## Text segment
Many special thanks to Dan Steward, Nick Steinsberger, Kent Bowker and Brad Curtis.

 

The technological advances made within the last decade have allowed the Barnett Shale (Barnett) to grow from a crazy prospect to being one of the largest onshore natural gas plays within the continental U.S.  With an estimated 26.2 TCF gas in place, the Barnett has begun to attract worldwide attention (USGS 2004).  A Barnett well in the heart of the Newark East Field has an average depth of 7,500', an Estimated Ultimate Recovery (EUR) of 1.25 BCF, the possibility of multiple fracture stimulations (refracs) and a cost of roughly  $600,000 per vertical well.   But don’t get too excited yet...there are many hurdles we must understand to get good Barnett production.

 

We must know and try to understand several items of importance: 

  • The maturation pattern of the Barnett in North Texas
  • Regional faulting and underlying Ellenberger karsting
  • Fracture stimulation (frac) techniques designed to meet the needs of a given area
  • The thickness of the Barnett across the prospective area
  • A drilling and completion strategy so as not to inundate the Barnett with frac water

Each of these factors has a significant effect on ultimate reserves and must be appreciated with respect to each other. Yes, the Barnett, in varying thickness, is always present in the Fort Worth Basin.  What might seem simple to those familiar with structurally and stratigraphically complex plays, is not so simple after all.  Over the past two plus decades many geoscientists and engineers have gone to great efforts to understand the geology and geochemistry and their impact on successful drilling and completion techniques for this prolific formation.

## Required actions
(A) Transcribe the Barnett Shale passage word for word between "Each of these" and "this prolific formation.", inclusive.
(B) Using the Barnett Shale passage, answer these:
(i) What is the estimated amount of gas in place in the Barnett?
(ii) What is the average depth of a Barnett well in the heart of the Newark East Field?
(iii) In which basin is the Barnett always present?

## Data below
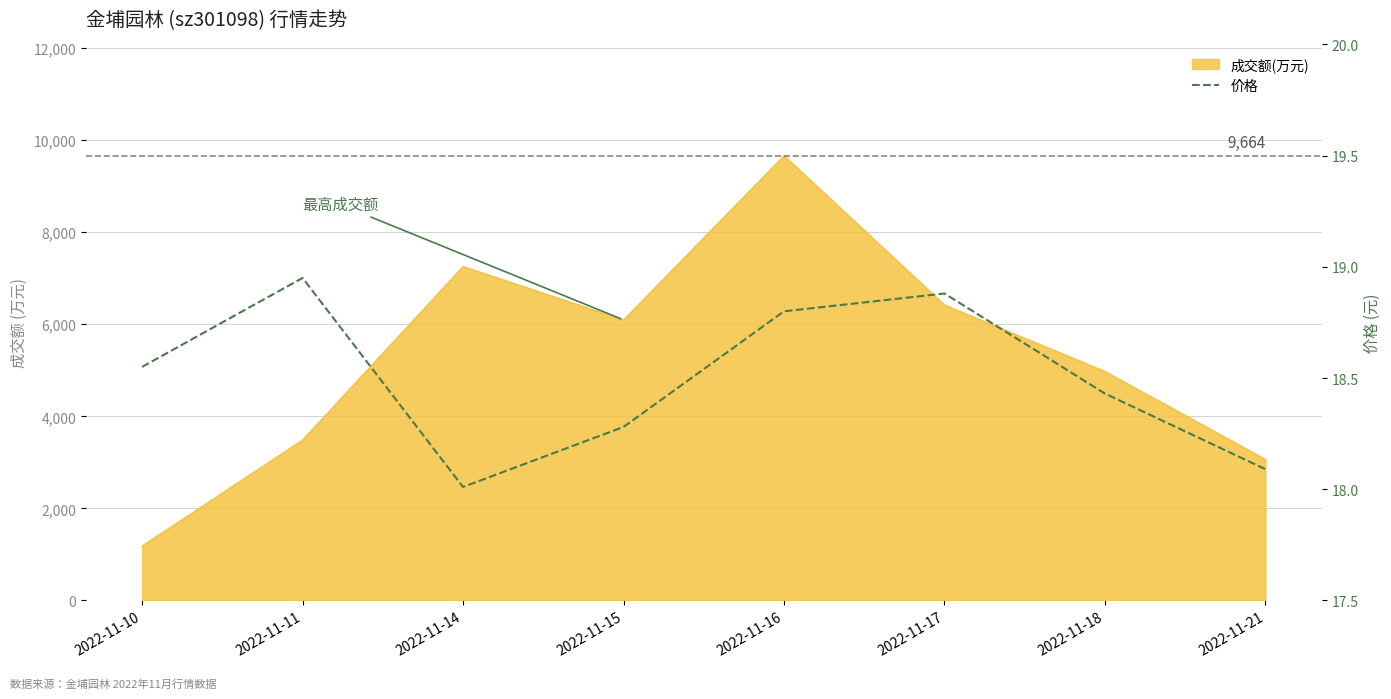

What is the value of the 6th point from the left?

18.9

## Answers below
(A)
Each of these factors has a significant effect on ultimate reserves and must be appreciated with respect to each other. Yes, the Barnett, in varying thickness, is always present in the Fort Worth Basin.  What might seem simple to those familiar with structurally and stratigraphically complex plays, is not so simple after all.  Over the past two plus decades many geoscientists and engineers have gone to great efforts to understand the geology and geochemistry and their impact on successful drilling and completion techniques for this prolific formation.

(B)
(i) 26.2 TCF
(ii) 7,500'
(iii) The Fort Worth Basin